Mme Litvak n'a pas répondu à une demande de commentaire par courrier électronique et est en "congé personnel" de BHCOE, selon un message de réponse automatique. Le rédacteur en chef de la revue a renvoyé les questions aux rédacteurs du numéro spécial, qui ont déclaré qu'ils "n'avaient rien d'autre à ajouter que l'avis de rétractation et l'erratum à l'article d'introduction".

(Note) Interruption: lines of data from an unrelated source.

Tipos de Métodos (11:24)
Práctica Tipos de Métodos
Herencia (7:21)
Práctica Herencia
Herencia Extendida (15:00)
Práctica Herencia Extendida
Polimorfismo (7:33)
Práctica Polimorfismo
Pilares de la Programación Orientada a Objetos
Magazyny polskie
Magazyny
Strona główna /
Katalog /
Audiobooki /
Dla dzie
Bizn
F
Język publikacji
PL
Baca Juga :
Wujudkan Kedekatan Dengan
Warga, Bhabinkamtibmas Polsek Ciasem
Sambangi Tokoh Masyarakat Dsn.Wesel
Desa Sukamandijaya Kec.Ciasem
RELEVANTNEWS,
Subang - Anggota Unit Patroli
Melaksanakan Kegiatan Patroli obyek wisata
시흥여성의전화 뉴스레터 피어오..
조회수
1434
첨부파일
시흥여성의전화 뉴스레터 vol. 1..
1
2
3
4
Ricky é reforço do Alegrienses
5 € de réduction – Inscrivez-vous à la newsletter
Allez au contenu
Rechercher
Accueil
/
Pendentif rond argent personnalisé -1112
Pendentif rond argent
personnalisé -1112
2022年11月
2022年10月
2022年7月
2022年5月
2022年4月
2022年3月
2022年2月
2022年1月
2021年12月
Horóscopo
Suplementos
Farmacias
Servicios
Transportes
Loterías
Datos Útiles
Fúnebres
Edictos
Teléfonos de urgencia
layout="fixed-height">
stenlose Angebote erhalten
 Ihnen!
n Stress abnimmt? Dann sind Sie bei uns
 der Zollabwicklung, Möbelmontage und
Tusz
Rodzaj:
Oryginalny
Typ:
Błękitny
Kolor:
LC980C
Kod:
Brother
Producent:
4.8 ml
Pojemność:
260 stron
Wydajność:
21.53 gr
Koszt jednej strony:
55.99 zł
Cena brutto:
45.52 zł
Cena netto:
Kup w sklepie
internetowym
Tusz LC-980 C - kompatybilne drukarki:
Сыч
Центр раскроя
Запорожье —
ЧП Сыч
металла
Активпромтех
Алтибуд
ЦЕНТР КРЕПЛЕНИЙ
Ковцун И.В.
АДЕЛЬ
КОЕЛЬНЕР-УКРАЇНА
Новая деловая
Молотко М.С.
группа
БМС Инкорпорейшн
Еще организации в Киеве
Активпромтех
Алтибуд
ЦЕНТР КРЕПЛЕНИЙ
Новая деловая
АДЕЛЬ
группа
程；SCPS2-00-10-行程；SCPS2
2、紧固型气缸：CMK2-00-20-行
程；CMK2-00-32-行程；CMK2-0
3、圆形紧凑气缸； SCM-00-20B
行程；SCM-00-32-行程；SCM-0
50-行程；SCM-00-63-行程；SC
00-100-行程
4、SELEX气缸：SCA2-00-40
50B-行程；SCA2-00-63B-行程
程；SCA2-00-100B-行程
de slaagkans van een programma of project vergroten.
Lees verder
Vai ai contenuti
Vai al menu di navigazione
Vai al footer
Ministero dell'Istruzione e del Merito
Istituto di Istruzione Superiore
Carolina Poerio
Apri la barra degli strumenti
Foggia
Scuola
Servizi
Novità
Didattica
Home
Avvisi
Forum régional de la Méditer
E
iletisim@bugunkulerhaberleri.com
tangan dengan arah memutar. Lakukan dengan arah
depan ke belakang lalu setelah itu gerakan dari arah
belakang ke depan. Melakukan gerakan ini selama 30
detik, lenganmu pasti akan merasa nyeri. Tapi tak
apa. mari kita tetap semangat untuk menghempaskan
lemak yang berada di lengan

Sur les 36 références de l'article de Litvak, les liens hypertextes DOI donnés pour 18 d'entre elles ne renvoient pas à un article différent ou renvoient un message d'erreur indiquant que le DOI est "introuvable", selon l'analyse de Spectrum and Retraction Watch. Les titres des articles fournis dans 22 des références n'apparaissent pas dans la table des matières des revues citées ou dans les résultats de recherche de Google. Trois autres références semblent contenir des erreurs, telles qu'un auteur ou une année de publication incorrects.
Le marché des services ABA - et les investissements privés dans les prestataires de services - s'est développé au cours de la dernière décennie, dans le contexte d'une augmentation apparente de la prévalence de l'autisme et de l'évolution des lois fédérales et étatiques américaines qui ont commencé à obliger les compagnies d'assurance à prendre en charge le traitement de l'autisme. Le domaine a connu des difficultés de croissance et l'implication croissante des investisseurs a été controversée : selon certains rapports, des sociétés d'ABA financées par des capitaux privés ont fourni des services de qualité inférieure aux enfants ou se sont même livrées à des facturations frauduleuses.
Dans son article, Mme Litvak affirme que les préoccupations relatives à la qualité des soins et à l'éthique ne doivent pas être "isolées de la propriété ou de la supervision de l'organisation". Elle a inclus de nombreux points positifs sur l'implication des capitaux privés dans l'ABA - en citant souvent des références inexistantes. Par exemple, une phrase citant une source que Spectrum et Retraction Watch n'ont pas pu localiser affirme que "le capital d'investissement dans les thérapies basées sur l'ABA a entraîné certains avantages tels qu'une innovation accrue, un meilleur accès aux soins et un plus grand respect des réglementations et des directives".
Un rapport publié en juillet par le Center for Economic and Policy Research semble être le seul travail à avoir cité l'article de Litvak, selon Google Scholar. Les auteurs du rapport notent que l'article de Litvak "confond" les entreprises à but lucratif et les sociétés de capital-investissement, et que la plupart des preuves citées datent des années 2000, avant que le capital-investissement ne s'implique dans la santé comportementale. L'article de Litvak "n'aborde pas la question de l'actionnariat privé, malgré son titre", écrivent-ils.
Les chercheurs ont constaté que les robots de conversation à intelligence artificielle tels que ChatGPT fabriquent souvent des citations lorsqu'on leur demande de rédiger des parties d'articles savants, et qu'ils commettent également des erreurs lorsqu'ils citent de vraies sources. Retraction Watch a déjà fait état d'un article rédigé à l'aide de ChatGPT qui a été retiré - puis réapparu - après que des chercheurs eurent remarqué qu'il contenait de fausses références. Guillaume Cabanac, professeur d'informatique à l'université de Toulouse, en France, a relevé des signes encore plus flagrants d'utilisation non divulguée du ChatGPT dans la publication, comme la phrase "regenerate response" (régénérer la réponse), trouvée dans l'interface web du chatbot.
Cet article est le fruit d'une collaboration entre Spectrum et Retraction Watch, un organe d'information à but non lucratif qui couvre l'inconduite en matière de recherche et les questions connexes. Ivan Oransky, rédacteur en chef de Spectrum, est le cofondateur bénévole de Retraction Watch.